Being a math-inclined adult means juggling textbooks, thrift-store calculators, late-night conjectures, and projects that are part craft, part obsession. Don’t collect math like trophies; practice it like a hobby you actually enjoy. Read selectively, do exercises with intention, play with weird examples, and write down your midnight ideas.

Failures count. They’re practice, amusement, and narrative fuel. A proof, a counterexample, or a dead-end all teach you about what questions are interesting and why. The trick is to keep your curiosity calibrated: rigorous where it matters, playful where it helps, and humble enough to ask for help.

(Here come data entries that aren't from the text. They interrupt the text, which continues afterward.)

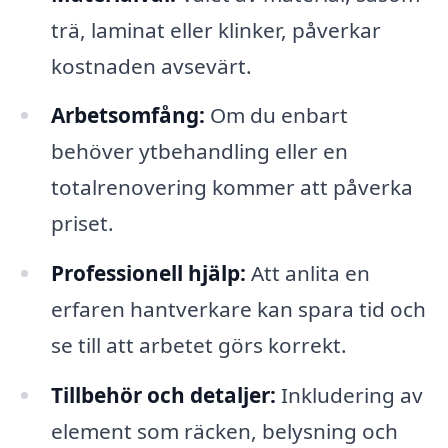
trä, laminat eller klinker, påverkar
kostnaden avsevärt.
Arbetsomfång:
Om du enbart
behöver ytbehandling eller en
totalrenovering kommer att påverka
priset.
Professionell hjälp:
Att anlita en
erfaren hantverkare kan spara tid och
se till att arbetet görs korrekt.
Tillbehör och detaljer:
Inkludering av
element som räcken, belysning och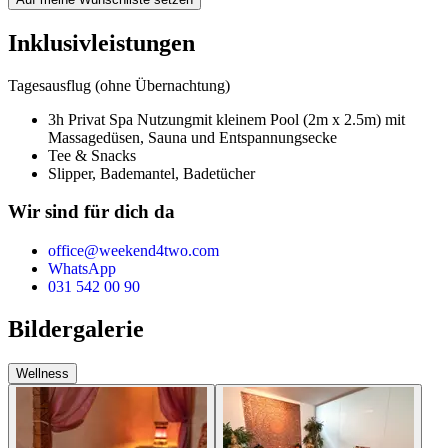
Inklusivleistungen
Tagesausflug (ohne Übernachtung)
3h Privat Spa Nutzung
mit kleinem Pool (2m x 2.5m) mit
Massagedüsen, Sauna und Entspannungsecke
Tee & Snacks
Slipper, Bademantel, Badetücher
Wir sind für dich da
office@weekend4two.com
WhatsApp
031 542 00 90
Bildergalerie
Wellness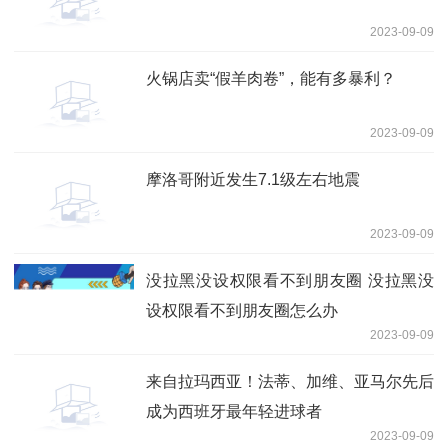
2023-09-09
火锅店卖“假羊肉卷”，能有多暴利？
2023-09-09
摩洛哥附近发生7.1级左右地震
2023-09-09
没拉黑没设权限看不到朋友圈 没拉黑没
设权限看不到朋友圈怎么办
2023-09-09
来自拉玛西亚！法蒂、加维、亚马尔先后
成为西班牙最年轻进球者
2023-09-09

So here’s the thing I want you to take home: the adult mathematician’s life is less about prestige and more about process — selecting the right texts, making practical gear choices, and giving small ideas the time they deserve. And when your head buzzes with a new conjecture at 2 a.m., write it down, test small cases, and then either prove it or fold it into your curious ephemera.

Before you go: what small, apparently trivial pattern have you marginally obsessed over that turned out to teach you something deeper?